++++ DATA EXCERPTS ++++

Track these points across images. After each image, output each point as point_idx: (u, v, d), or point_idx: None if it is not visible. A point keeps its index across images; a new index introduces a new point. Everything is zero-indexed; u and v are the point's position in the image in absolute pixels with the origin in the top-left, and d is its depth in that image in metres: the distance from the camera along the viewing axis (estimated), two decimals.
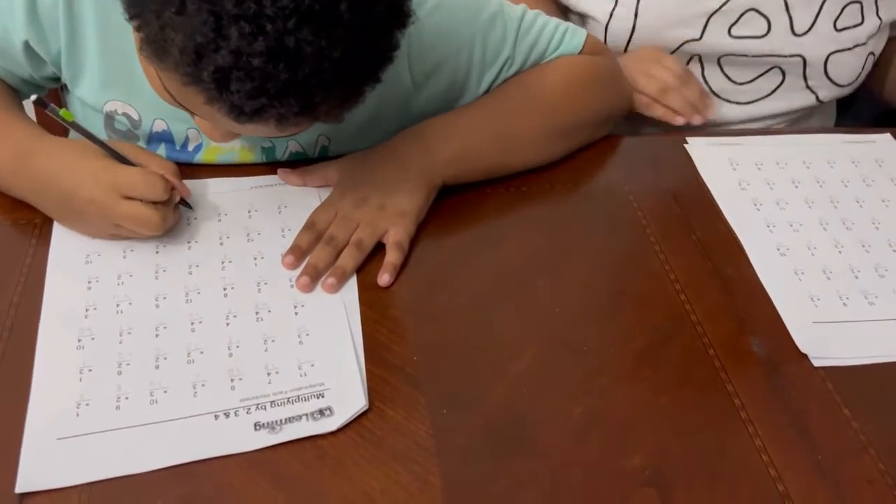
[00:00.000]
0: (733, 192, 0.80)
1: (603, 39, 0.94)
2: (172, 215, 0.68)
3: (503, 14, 0.77)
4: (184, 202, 0.70)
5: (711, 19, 0.91)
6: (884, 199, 0.81)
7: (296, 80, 0.51)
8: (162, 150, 0.76)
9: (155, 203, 0.65)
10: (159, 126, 0.75)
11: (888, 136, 0.89)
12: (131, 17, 0.54)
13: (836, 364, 0.64)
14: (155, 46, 0.53)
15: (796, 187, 0.81)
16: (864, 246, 0.75)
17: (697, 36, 0.92)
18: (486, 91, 0.79)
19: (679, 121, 0.89)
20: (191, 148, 0.76)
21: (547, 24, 0.80)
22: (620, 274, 0.72)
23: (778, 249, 0.74)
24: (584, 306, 0.69)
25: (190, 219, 0.71)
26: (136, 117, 0.74)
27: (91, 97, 0.73)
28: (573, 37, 0.80)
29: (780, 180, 0.82)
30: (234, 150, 0.77)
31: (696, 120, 0.90)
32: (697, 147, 0.86)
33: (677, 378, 0.63)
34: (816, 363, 0.64)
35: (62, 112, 0.64)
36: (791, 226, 0.77)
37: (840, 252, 0.74)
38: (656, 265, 0.72)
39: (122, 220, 0.65)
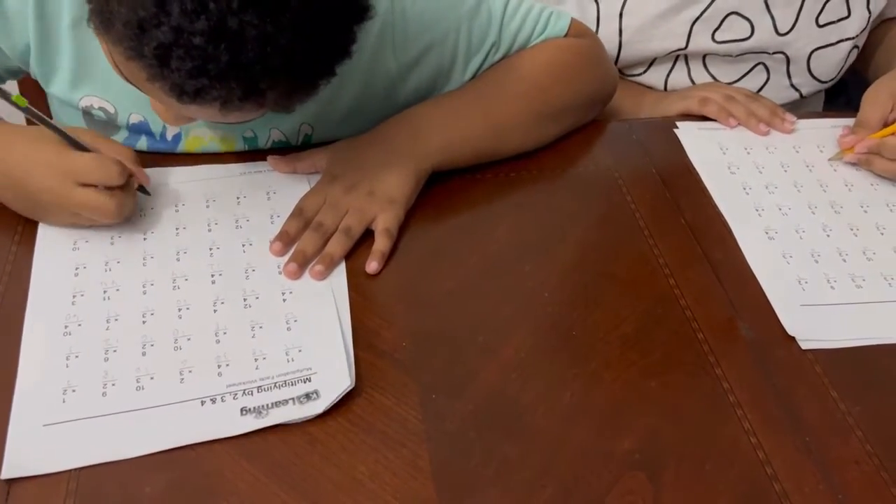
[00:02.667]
0: (722, 176, 0.80)
1: None
2: (131, 202, 0.67)
3: (487, 0, 0.77)
4: (142, 188, 0.69)
5: (694, 27, 0.91)
6: (872, 183, 0.81)
7: (238, 62, 0.50)
8: (143, 142, 0.76)
9: (112, 190, 0.64)
10: (135, 118, 0.74)
11: None
12: None
13: (824, 347, 0.64)
14: (101, 18, 0.52)
15: (785, 171, 0.81)
16: (851, 229, 0.75)
17: (683, 45, 0.92)
18: (473, 77, 0.79)
19: (731, 122, 0.85)
20: (170, 138, 0.76)
21: (532, 9, 0.79)
22: (609, 258, 0.72)
23: (766, 233, 0.74)
24: (573, 291, 0.69)
25: (178, 205, 0.71)
26: (112, 111, 0.73)
27: (65, 94, 0.73)
28: (558, 20, 0.80)
29: (769, 164, 0.82)
30: (214, 140, 0.76)
31: (762, 129, 0.85)
32: (687, 131, 0.86)
33: (666, 362, 0.63)
34: (804, 346, 0.64)
35: (14, 97, 0.61)
36: (780, 209, 0.77)
37: (828, 235, 0.74)
38: (645, 249, 0.72)
39: (78, 208, 0.64)
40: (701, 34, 0.91)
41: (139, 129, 0.75)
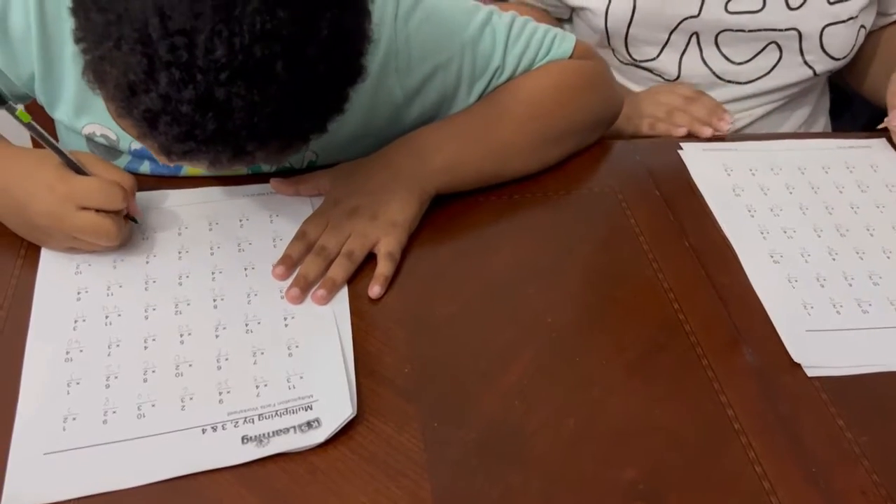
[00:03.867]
0: (727, 199, 0.80)
1: (603, 26, 0.94)
2: (126, 227, 0.67)
3: (491, 23, 0.77)
4: (130, 217, 0.69)
5: None
6: (878, 205, 0.80)
7: (225, 129, 0.51)
8: (146, 166, 0.76)
9: (110, 214, 0.64)
10: (137, 144, 0.74)
11: (883, 140, 0.88)
12: (77, 41, 0.53)
13: (830, 374, 0.64)
14: (94, 74, 0.53)
15: (790, 193, 0.81)
16: (858, 253, 0.75)
17: (696, 13, 0.92)
18: (477, 100, 0.79)
19: (679, 132, 0.89)
20: (172, 164, 0.76)
21: (536, 31, 0.79)
22: (613, 282, 0.71)
23: (771, 256, 0.74)
24: (576, 315, 0.68)
25: (181, 228, 0.71)
26: (114, 138, 0.74)
27: (69, 121, 0.73)
28: (562, 42, 0.80)
29: (774, 186, 0.82)
30: None
31: (705, 132, 0.89)
32: (691, 153, 0.85)
33: (670, 388, 0.62)
34: (810, 373, 0.64)
35: (18, 112, 0.62)
36: (785, 232, 0.76)
37: (834, 259, 0.74)
38: (649, 273, 0.71)
39: (77, 231, 0.64)
40: (714, 3, 0.91)
41: (141, 155, 0.75)
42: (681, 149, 0.86)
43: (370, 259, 0.69)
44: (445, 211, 0.75)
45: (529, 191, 0.79)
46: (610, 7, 0.93)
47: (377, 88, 0.73)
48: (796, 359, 0.64)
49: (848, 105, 1.14)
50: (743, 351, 0.65)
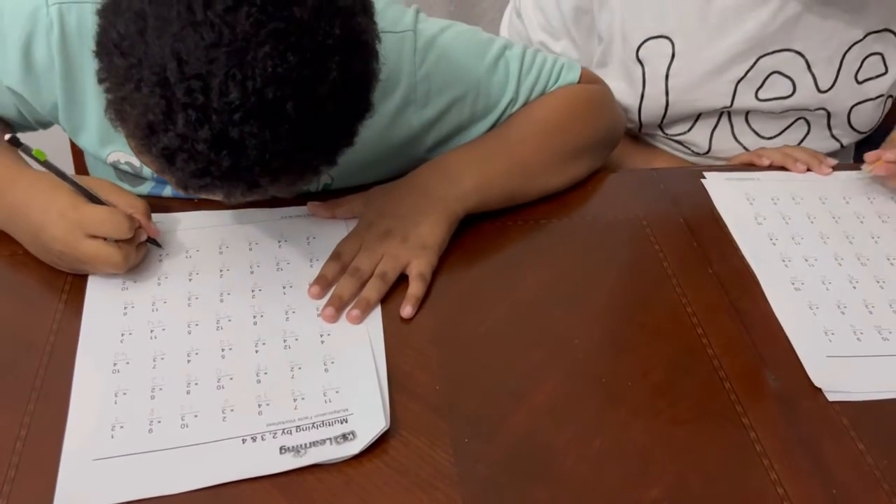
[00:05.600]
0: (749, 227, 0.82)
1: (637, 120, 0.98)
2: (136, 254, 0.69)
3: (505, 57, 0.80)
4: (152, 241, 0.71)
5: (738, 87, 0.94)
6: None
7: (239, 166, 0.54)
8: (168, 190, 0.79)
9: (119, 242, 0.67)
10: None
11: None
12: (100, 81, 0.57)
13: (851, 399, 0.65)
14: (116, 113, 0.56)
15: (812, 222, 0.83)
16: (878, 281, 0.76)
17: (728, 104, 0.95)
18: (491, 128, 0.82)
19: (799, 168, 0.89)
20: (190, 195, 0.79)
21: (546, 62, 0.83)
22: (638, 306, 0.73)
23: (793, 284, 0.75)
24: (602, 338, 0.70)
25: (223, 248, 0.74)
26: (137, 165, 0.77)
27: (93, 149, 0.76)
28: (570, 71, 0.84)
29: (795, 215, 0.84)
30: None
31: (825, 170, 0.89)
32: (714, 181, 0.87)
33: (694, 411, 0.64)
34: (831, 398, 0.65)
35: (35, 151, 0.65)
36: (806, 260, 0.78)
37: (854, 287, 0.75)
38: (673, 298, 0.73)
39: (85, 257, 0.66)
40: (745, 93, 0.94)
41: (163, 180, 0.78)
42: (704, 178, 0.88)
43: (402, 279, 0.72)
44: (475, 234, 0.78)
45: (556, 216, 0.81)
46: (643, 104, 0.96)
47: (395, 119, 0.76)
48: (817, 383, 0.66)
49: (869, 138, 1.15)
50: (765, 375, 0.67)
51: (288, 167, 0.56)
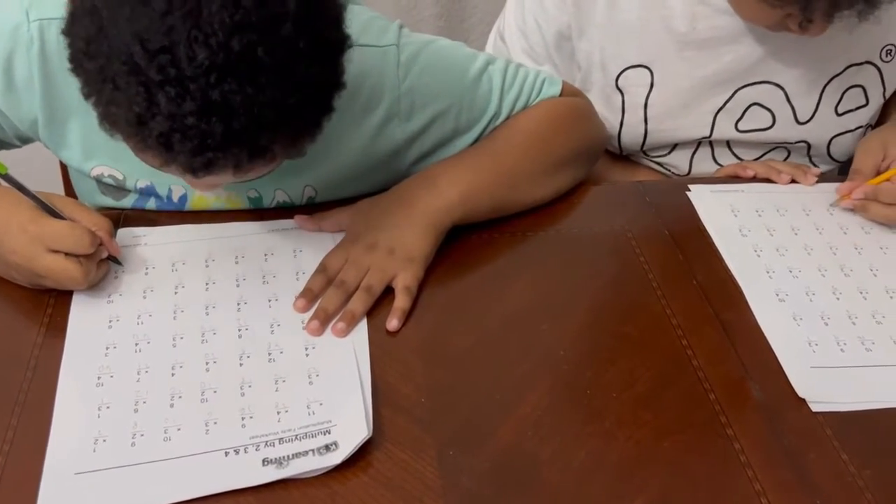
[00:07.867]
0: (734, 239, 0.82)
1: (617, 145, 0.98)
2: (96, 271, 0.69)
3: (488, 71, 0.81)
4: (113, 258, 0.71)
5: (718, 116, 0.94)
6: (882, 247, 0.83)
7: (232, 129, 0.53)
8: (152, 202, 0.79)
9: (79, 257, 0.66)
10: (143, 183, 0.78)
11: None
12: (85, 97, 0.57)
13: (835, 409, 0.65)
14: (107, 120, 0.57)
15: (796, 234, 0.83)
16: (861, 293, 0.77)
17: (707, 134, 0.96)
18: (475, 142, 0.82)
19: (783, 179, 0.89)
20: (176, 199, 0.79)
21: (528, 75, 0.84)
22: (623, 318, 0.74)
23: (777, 295, 0.76)
24: (587, 350, 0.70)
25: (209, 261, 0.74)
26: (121, 177, 0.77)
27: (77, 164, 0.77)
28: (551, 85, 0.85)
29: (780, 227, 0.84)
30: (220, 200, 0.79)
31: (810, 179, 0.89)
32: (699, 194, 0.88)
33: (678, 422, 0.64)
34: (815, 408, 0.66)
35: None
36: (790, 272, 0.79)
37: (838, 298, 0.76)
38: (658, 310, 0.74)
39: (44, 273, 0.66)
40: (724, 123, 0.95)
41: (147, 192, 0.79)
42: (689, 190, 0.88)
43: (388, 292, 0.72)
44: (461, 246, 0.78)
45: (542, 228, 0.82)
46: (622, 131, 0.97)
47: (379, 131, 0.77)
48: (801, 394, 0.66)
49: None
50: (749, 386, 0.67)
51: (283, 119, 0.55)
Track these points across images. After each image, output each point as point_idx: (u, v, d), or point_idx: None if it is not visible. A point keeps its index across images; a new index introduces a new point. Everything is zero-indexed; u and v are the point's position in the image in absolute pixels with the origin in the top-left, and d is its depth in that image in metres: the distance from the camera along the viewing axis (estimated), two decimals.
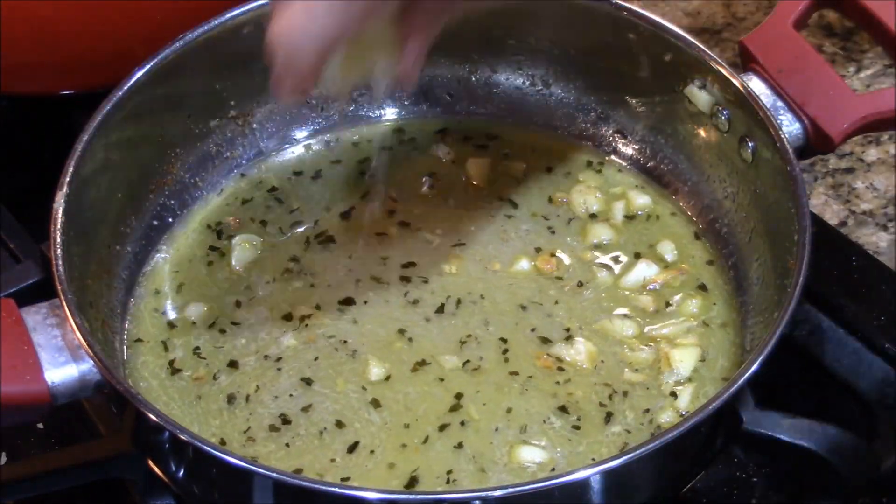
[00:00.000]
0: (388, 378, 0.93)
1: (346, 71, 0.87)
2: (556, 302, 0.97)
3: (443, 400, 0.92)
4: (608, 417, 0.90)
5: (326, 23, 0.78)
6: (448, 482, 0.87)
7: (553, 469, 0.88)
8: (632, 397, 0.92)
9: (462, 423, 0.90)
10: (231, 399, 0.92)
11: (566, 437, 0.90)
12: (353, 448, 0.89)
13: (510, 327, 0.96)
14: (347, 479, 0.87)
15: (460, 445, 0.89)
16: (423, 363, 0.94)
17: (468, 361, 0.94)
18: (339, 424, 0.90)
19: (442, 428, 0.90)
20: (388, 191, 1.05)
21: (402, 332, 0.95)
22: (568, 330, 0.95)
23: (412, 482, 0.87)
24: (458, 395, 0.92)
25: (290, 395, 0.92)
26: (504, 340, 0.95)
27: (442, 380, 0.93)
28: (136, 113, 0.98)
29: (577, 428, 0.90)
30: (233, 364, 0.94)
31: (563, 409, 0.91)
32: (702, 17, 1.28)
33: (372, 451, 0.89)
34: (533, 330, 0.95)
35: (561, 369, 0.93)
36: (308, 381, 0.93)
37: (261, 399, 0.92)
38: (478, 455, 0.89)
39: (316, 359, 0.94)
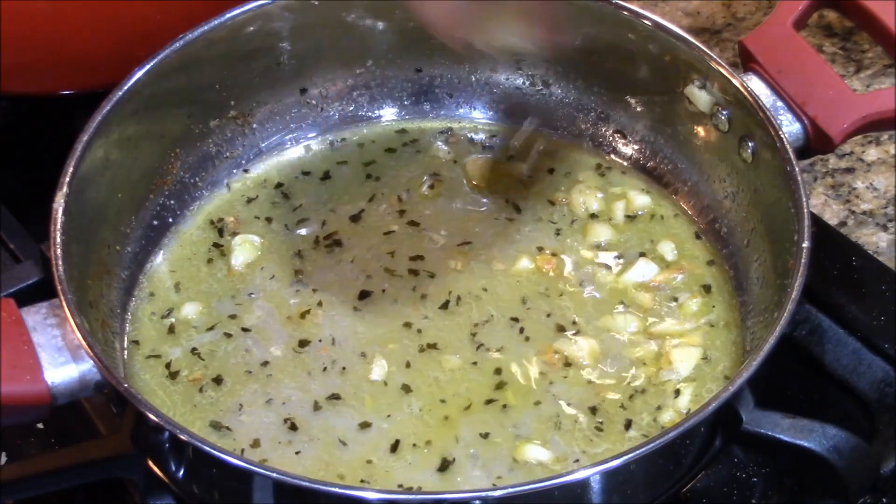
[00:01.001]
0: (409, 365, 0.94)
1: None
2: (557, 301, 0.97)
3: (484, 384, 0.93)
4: (628, 424, 0.90)
5: None
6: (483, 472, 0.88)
7: (577, 461, 0.88)
8: (636, 399, 0.92)
9: (504, 406, 0.91)
10: (239, 406, 0.92)
11: (588, 437, 0.90)
12: (395, 447, 0.89)
13: (521, 322, 0.96)
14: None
15: (487, 435, 0.90)
16: (431, 346, 0.94)
17: (481, 345, 0.95)
18: (365, 425, 0.91)
19: (488, 402, 0.91)
20: (392, 192, 1.05)
21: (407, 325, 0.96)
22: (571, 328, 0.96)
23: (445, 465, 0.88)
24: (500, 385, 0.93)
25: (302, 397, 0.92)
26: (522, 330, 0.96)
27: (475, 363, 0.93)
28: (136, 113, 0.98)
29: (600, 430, 0.90)
30: (233, 368, 0.94)
31: (592, 410, 0.91)
32: (702, 17, 1.28)
33: (414, 445, 0.89)
34: (548, 316, 0.96)
35: (568, 365, 0.93)
36: (327, 381, 0.93)
37: (267, 406, 0.92)
38: (503, 446, 0.89)
39: (323, 362, 0.94)
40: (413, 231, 1.02)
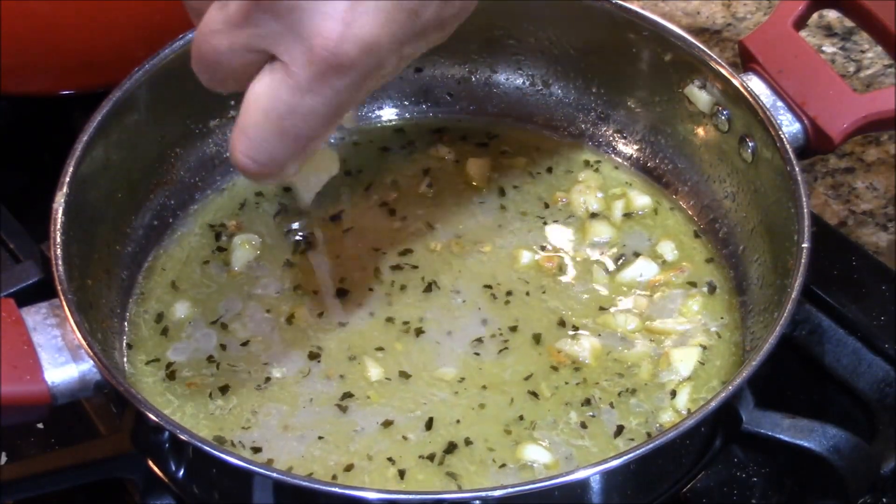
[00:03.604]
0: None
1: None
2: (556, 300, 0.97)
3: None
4: (619, 430, 0.90)
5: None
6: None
7: (576, 461, 0.89)
8: (635, 398, 0.92)
9: (502, 406, 0.91)
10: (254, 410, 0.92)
11: (587, 436, 0.90)
12: (430, 424, 0.90)
13: (521, 321, 0.96)
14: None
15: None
16: (430, 344, 0.95)
17: (481, 343, 0.95)
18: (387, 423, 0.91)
19: (482, 404, 0.92)
20: (389, 191, 1.05)
21: (405, 322, 0.96)
22: (571, 327, 0.96)
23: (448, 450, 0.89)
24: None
25: (311, 400, 0.92)
26: (521, 329, 0.96)
27: (475, 362, 0.94)
28: (136, 113, 0.98)
29: (599, 429, 0.90)
30: (231, 371, 0.94)
31: (591, 409, 0.91)
32: (702, 17, 1.28)
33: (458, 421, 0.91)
34: (548, 314, 0.96)
35: (568, 364, 0.93)
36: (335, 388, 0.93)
37: (265, 411, 0.92)
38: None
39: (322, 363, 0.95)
40: (411, 230, 1.02)
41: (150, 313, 0.97)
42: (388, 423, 0.90)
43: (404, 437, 0.89)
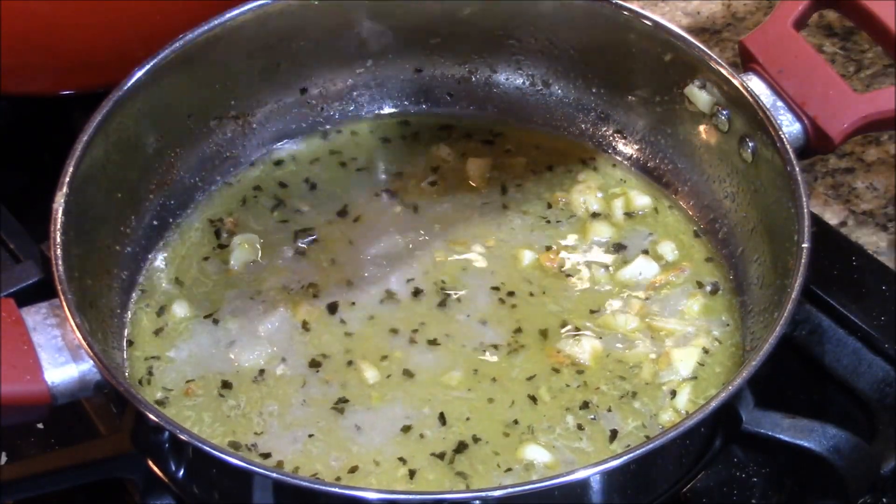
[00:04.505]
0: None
1: None
2: (556, 300, 0.97)
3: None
4: (613, 435, 0.90)
5: None
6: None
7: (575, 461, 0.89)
8: (635, 399, 0.92)
9: (502, 406, 0.91)
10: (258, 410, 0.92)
11: (587, 437, 0.90)
12: (443, 418, 0.90)
13: (521, 321, 0.96)
14: None
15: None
16: (431, 343, 0.94)
17: (481, 344, 0.95)
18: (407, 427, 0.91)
19: (490, 400, 0.92)
20: (389, 188, 1.05)
21: (408, 322, 0.96)
22: (571, 328, 0.96)
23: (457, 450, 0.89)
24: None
25: (304, 402, 0.92)
26: (521, 330, 0.96)
27: (477, 364, 0.94)
28: (135, 113, 0.98)
29: (599, 430, 0.90)
30: (236, 369, 0.94)
31: (591, 410, 0.91)
32: (702, 17, 1.28)
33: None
34: (548, 315, 0.96)
35: (569, 364, 0.93)
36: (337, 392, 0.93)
37: (267, 408, 0.92)
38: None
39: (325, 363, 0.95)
40: (412, 229, 1.02)
41: (149, 313, 0.97)
42: (406, 428, 0.90)
43: (421, 436, 0.90)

++++

- _WHAT THE TASK REQUIRES_
From the opening line of the entries above to the line that holds "28: (573, 37, 0.80)", inclusive, reproduce each line exactly and omit any picture.

- _REPLY_
Track these points across images. After each image, output each point as point_idx: (u, v, d), or point_idx: None if it is not visible. A point keeps its index across images; a new index introduces a new point. Everything is zero-indexed; u and v are the point's position in the image in absolute pixels with the origin in the top-left, and d is its depth in that image in metres: the distance from the camera along the viewing axis (estimated), two decimals.
[00:00.000]
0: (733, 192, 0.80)
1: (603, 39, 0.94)
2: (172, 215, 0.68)
3: (503, 14, 0.77)
4: (184, 202, 0.70)
5: (711, 19, 0.91)
6: (884, 199, 0.81)
7: (296, 80, 0.51)
8: (162, 150, 0.76)
9: (155, 203, 0.65)
10: (159, 126, 0.75)
11: (888, 136, 0.89)
12: (131, 17, 0.54)
13: (836, 364, 0.64)
14: (155, 46, 0.53)
15: (796, 187, 0.81)
16: (864, 246, 0.75)
17: (697, 36, 0.92)
18: (486, 91, 0.79)
19: (679, 121, 0.89)
20: (191, 148, 0.76)
21: (547, 24, 0.80)
22: (620, 274, 0.72)
23: (778, 249, 0.74)
24: (584, 306, 0.69)
25: (190, 219, 0.71)
26: (136, 117, 0.74)
27: (91, 97, 0.73)
28: (573, 37, 0.80)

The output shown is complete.